Corporate tax receipts in June were 33 percent lower than a year ago, according to data released by the Treasury Department Thursday, as companies made smaller estimated payments due to the reduction in their tax rates. Total receipts were down 7 percent, while payroll taxes were 5 percent lower compared to June 2017.
“June receipts to US government were our first mostly-clear look at the revenue effects of the new tax law, with lots of estimated payments and little noise from the 2017 tax year,” The Wall Street Journal’s Richard Rubin tweeted Friday.
Surprisingly, the deficit was smaller in June compared to a year ago, narrowing to $74.86 billion from $90.23 billion last year. The drop was driven by a 9 percent reduction in government outlays that reflected accounting changes rather than any real changes in spending, Rubin said in the Journal.

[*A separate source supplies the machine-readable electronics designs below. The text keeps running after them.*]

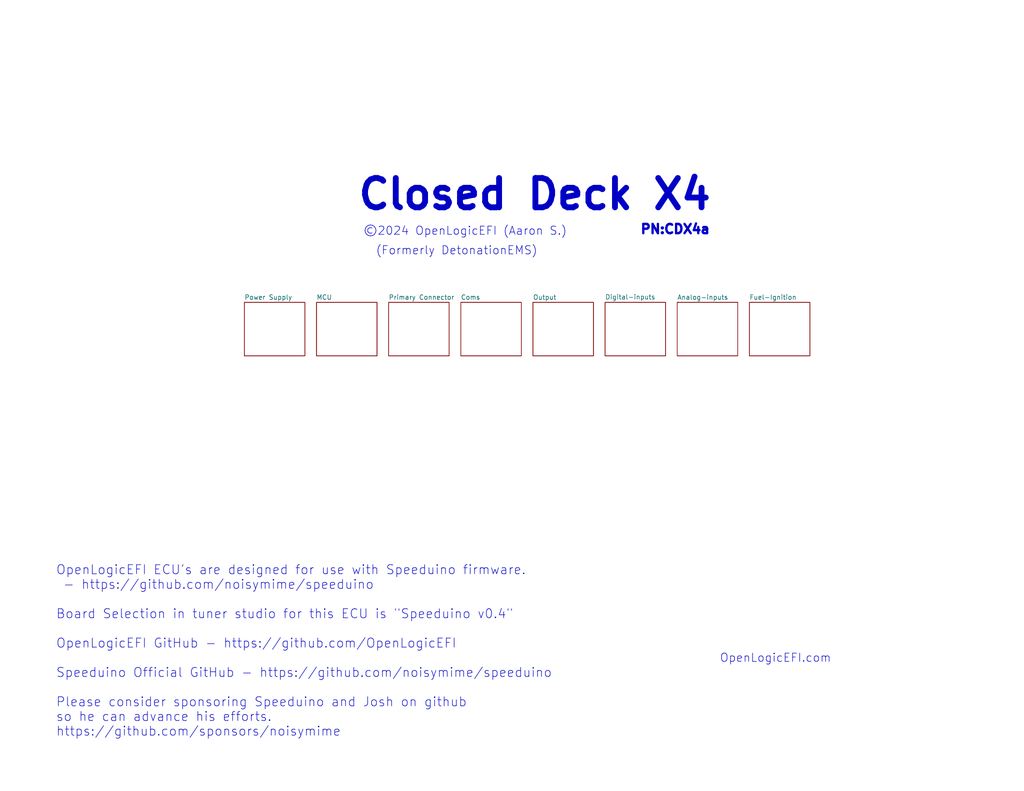
<source format=kicad_sch>
(kicad_sch
	(version 20231120)
	(generator "eeschema")
	(generator_version "8.0")
	(uuid "929a9b03-e99e-4b88-8e16-759f8c6b59a5")
	(paper "USLetter")
	(title_block
		(title "Closed Deck X4")
		(date "2024-04-25")
		(rev "A")
		(company "OpenLogicEFI")
		(comment 1 "openlogicefi.com")
	)
	(lib_symbols)
	(text "©2024 OpenLogicEFI (Aaron S.)"
		(exclude_from_sim no)
		(at 99.06 64.516 0)
		(effects
			(font
				(size 2.25 2.25)
			)
			(justify left bottom)
		)
		(uuid "18b9a005-8eac-4eea-b530-a87671e42131")
	)
	(text "(Formerly DetonationEMS)"
		(exclude_from_sim no)
		(at 102.489 69.85 0)
		(effects
			(font
				(size 2.25 2.25)
			)
			(justify left bottom)
		)
		(uuid "9d72a82a-1eb0-47fc-a6c4-b618c00997bd")
	)
	(text "OpenLogicEFI ECU's are designed for use with Speeduino firmware.\n - https://github.com/noisymime/speeduino\n\nBoard Selection in tuner studio for this ECU is \"Speeduino v0.4\"\n\nOpenLogicEFI GitHub - https://github.com/OpenLogicEFI\n\nSpeeduino Official GitHub - https://github.com/noisymime/speeduino\n\nPlease consider sponsoring Speeduino and Josh on github\nso he can advance his efforts.\nhttps://github.com/sponsors/noisymime"
		(exclude_from_sim no)
		(at 15.24 201.295 0)
		(effects
			(font
				(size 2.4892 2.4892)
			)
			(justify left bottom)
		)
		(uuid "b31cd59e-2cf6-4eef-965d-11f30da9b8c3")
	)
	(text "Closed Deck X4"
		(exclude_from_sim no)
		(at 97.028 57.912 0)
		(effects
			(font
				(size 8 8)
				(thickness 1.6)
				(bold yes)
			)
			(justify left bottom)
		)
		(uuid "d70d1cd3-1668-4688-8eb7-f773efb7bb87")
	)
	(text "PN:CDX4a"
		(exclude_from_sim no)
		(at 174.498 64.262 0)
		(effects
			(font
				(size 2.54 2.54)
				(thickness 0.7)
				(bold yes)
			)
			(justify left bottom)
		)
		(uuid "da86412e-e28b-40b3-884c-486313b5e1b6")
	)
	(text "OpenLogicEFI.com"
		(exclude_from_sim no)
		(at 196.342 181.102 0)
		(effects
			(font
				(size 2.25 2.25)
			)
			(justify left bottom)
		)
		(uuid "f03cfc76-381b-47a3-b5e9-b4e061afa153")
	)
	(sheet
		(at 106.045 82.55)
		(size 16.51 14.605)
		(stroke
			(width 0)
			(type solid)
		)
		(fill
			(color 0 0 0 0.0000)
		)
		(uuid "00000000-0000-0000-0000-000060bdae25")
		(property "Sheetname" "Primary Connector"
			(at 106.045 81.915 0)
			(effects
				(font
					(size 1.27 1.27)
				)
				(justify left bottom)
			)
		)
		(property "Sheetfile" "connector.kicad_sch"
			(at 106.045 94.5646 0)
			(effects
				(font
					(size 1.27 1.27)
				)
				(justify left top)
				(hide yes)
			)
		)
		(instances
			(project "closed-deck-x4"
				(path "/929a9b03-e99e-4b88-8e16-759f8c6b59a5"
					(page "3")
				)
			)
		)
	)
	(sheet
		(at 204.47 82.55)
		(size 16.51 14.605)
		(stroke
			(width 0)
			(type solid)
		)
		(fill
			(color 0 0 0 0.0000)
		)
		(uuid "00000000-0000-0000-0000-000060bdff19")
		(property "Sheetname" "Fuel-Ignition"
			(at 204.47 81.915 0)
			(effects
				(font
					(size 1.27 1.27)
				)
				(justify left bottom)
			)
		)
		(property "Sheetfile" "fuel-ignition.kicad_sch"
			(at 204.47 94.5646 0)
			(effects
				(font
					(size 1.27 1.27)
				)
				(justify left top)
				(hide yes)
			)
		)
		(instances
			(project "closed-deck-x4"
				(path "/929a9b03-e99e-4b88-8e16-759f8c6b59a5"
					(page "5")
				)
			)
		)
	)
	(sheet
		(at 184.785 82.55)
		(size 16.51 14.605)
		(stroke
			(width 0)
			(type solid)
		)
		(fill
			(color 0 0 0 0.0000)
		)
		(uuid "00000000-0000-0000-0000-000060bec240")
		(property "Sheetname" "Analog-inputs"
			(at 184.785 81.915 0)
			(effects
				(font
					(size 1.27 1.27)
				)
				(justify left bottom)
			)
		)
		(property "Sheetfile" "input.kicad_sch"
			(at 184.785 94.5646 0)
			(effects
				(font
					(size 1.27 1.27)
				)
				(justify left top)
				(hide yes)
			)
		)
		(instances
			(project "closed-deck-x4"
				(path "/929a9b03-e99e-4b88-8e16-759f8c6b59a5"
					(page "7")
				)
			)
		)
	)
	(sheet
		(at 145.415 82.55)
		(size 16.51 14.605)
		(stroke
			(width 0)
			(type solid)
		)
		(fill
			(color 0 0 0 0.0000)
		)
		(uuid "00000000-0000-0000-0000-000060e7aa2a")
		(property "Sheetname" "Output"
			(at 145.415 81.915 0)
			(effects
				(font
					(size 1.27 1.27)
				)
				(justify left bottom)
			)
		)
		(property "Sheetfile" "output.kicad_sch"
			(at 145.415 94.5646 0)
			(effects
				(font
					(size 1.27 1.27)
				)
				(justify left top)
				(hide yes)
			)
		)
		(instances
			(project "closed-deck-x4"
				(path "/929a9b03-e99e-4b88-8e16-759f8c6b59a5"
					(page "6")
				)
			)
		)
	)
	(sheet
		(at 86.36 82.55)
		(size 16.51 14.605)
		(stroke
			(width 0.1524)
			(type solid)
		)
		(fill
			(color 0 0 0 0.0000)
		)
		(uuid "7eb070f0-0972-48f3-b1a2-7aec03db60dd")
		(property "Sheetname" "MCU"
			(at 86.36 81.915 0)
			(effects
				(font
					(size 1.27 1.27)
				)
				(justify left bottom)
			)
		)
		(property "Sheetfile" "mcu.kicad_sch"
			(at 86.36 97.7396 0)
			(effects
				(font
					(size 1.27 1.27)
				)
				(justify left top)
				(hide yes)
			)
		)
		(instances
			(project "closed-deck-x4"
				(path "/929a9b03-e99e-4b88-8e16-759f8c6b59a5"
					(page "2")
				)
			)
		)
	)
	(sheet
		(at 66.675 82.55)
		(size 16.51 14.605)
		(stroke
			(width 0.1524)
			(type solid)
		)
		(fill
			(color 0 0 0 0.0000)
		)
		(uuid "9c074c3b-1726-457f-9ccb-fe178788ecee")
		(property "Sheetname" "Power Supply"
			(at 66.675 81.915 0)
			(effects
				(font
					(size 1.27 1.27)
				)
				(justify left bottom)
			)
		)
		(property "Sheetfile" "powersupply.kicad_sch"
			(at 66.675 97.7396 0)
			(effects
				(font
					(size 1.27 1.27)
				)
				(justify left top)
				(hide yes)
			)
		)
		(instances
			(project "closed-deck-x4"
				(path "/929a9b03-e99e-4b88-8e16-759f8c6b59a5"
					(page "1")
				)
			)
		)
	)
	(sheet
		(at 125.73 82.55)
		(size 16.51 14.605)
		(stroke
			(width 0.1524)
			(type solid)
		)
		(fill
			(color 0 0 0 0.0000)
		)
		(uuid "f5d0a587-bd89-4f20-87a1-ffa1c87672fb")
		(property "Sheetname" "Coms"
			(at 125.73 81.915 0)
			(effects
				(font
					(size 1.27 1.27)
				)
				(justify left bottom)
			)
		)
		(property "Sheetfile" "usb.kicad_sch"
			(at 125.73 97.7396 0)
			(effects
				(font
					(size 1.27 1.27)
				)
				(justify left top)
				(hide yes)
			)
		)
		(instances
			(project "closed-deck-x4"
				(path "/929a9b03-e99e-4b88-8e16-759f8c6b59a5"
					(page "4")
				)
			)
		)
	)
	(sheet
		(at 165.1 82.55)
		(size 16.51 14.605)
		(fields_autoplaced yes)
		(stroke
			(width 0.1524)
			(type solid)
		)
		(fill
			(color 0 0 0 0.0000)
		)
		(uuid "f706db0f-aad4-4219-b413-dd534f24044a")
		(property "Sheetname" "Digital-inputs"
			(at 165.1 81.8384 0)
			(effects
				(font
					(size 1.27 1.27)
				)
				(justify left bottom)
			)
		)
		(property "Sheetfile" "digital-inputs.kicad_sch"
			(at 165.1 97.7396 0)
			(effects
				(font
					(size 1.27 1.27)
				)
				(justify left top)
				(hide yes)
			)
		)
		(instances
			(project "closed-deck-x4"
				(path "/929a9b03-e99e-4b88-8e16-759f8c6b59a5"
					(page "8")
				)
			)
		)
	)
	(sheet_instances
		(path "/"
			(page "1")
		)
	)
)

</source>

“More broadly, the federal deficit is swelling as government spending outpaces revenues,” Rubin wrote. “The budget gap totaled $607.1 billion in the first nine months of the 2018 fiscal year, 16% larger than the same point a year earlier.”
Kyle Pomerleau of the Tax Foundation pointed out that the drop in corporate tax receipts is a permanent feature of the Republican tax cuts, tweeting: “Even in a Trump dream world in which these cuts paid for themselves, corporate tax collections would remain below baseline forever. It would be higher income and payroll receipts that made up the difference.”
Deficit Jumps in Trump’s First Fiscal Year

The federal budget deficit rose by 16 percent in the first nine months of the 2018 fiscal year, which began last October. The shortfall came to $607 billion, compared to $523 billion in the same period the year before, according to a U.S. Treasury report released Thursday and reported by Bloomberg. Both revenue and spending rose, but spending rose faster. Revenues came to $2.54 trillion, up 1.3 percent from the same nine-month period in 2017, while spending came to $3.15 trillion, up 3.9 percent.
Where’s the Obamacare Navigator Funding for 2019, PA Insurance Commissioner Asks
Pennsylvania’s insurance commissioner sent a letter this week to Health and Human Services Secretary Alex Azar and Centers for Medicare and Medicaid Services (CMS) Administrator Seema Verma requesting that they “immediately release the funding details for the Navigator program for the upcoming open enrollment period for 2019.” Navigators are the state and local groups that help people sign up for Affordable Care Act plans.
“In years past, grant applications and new funding opportunities were released by CMS in April, CMS required Navigator organizations to apply by June and approved applications and new funding by late August,” Pennsylvania’s Jessica Altman wrote. “The current lack of guidance has put Navigator organizations – and states - far behind in their planning and creates an inability for the Navigator organizations to design a successful plan for helping people enroll during the 2019 open enrollment period.”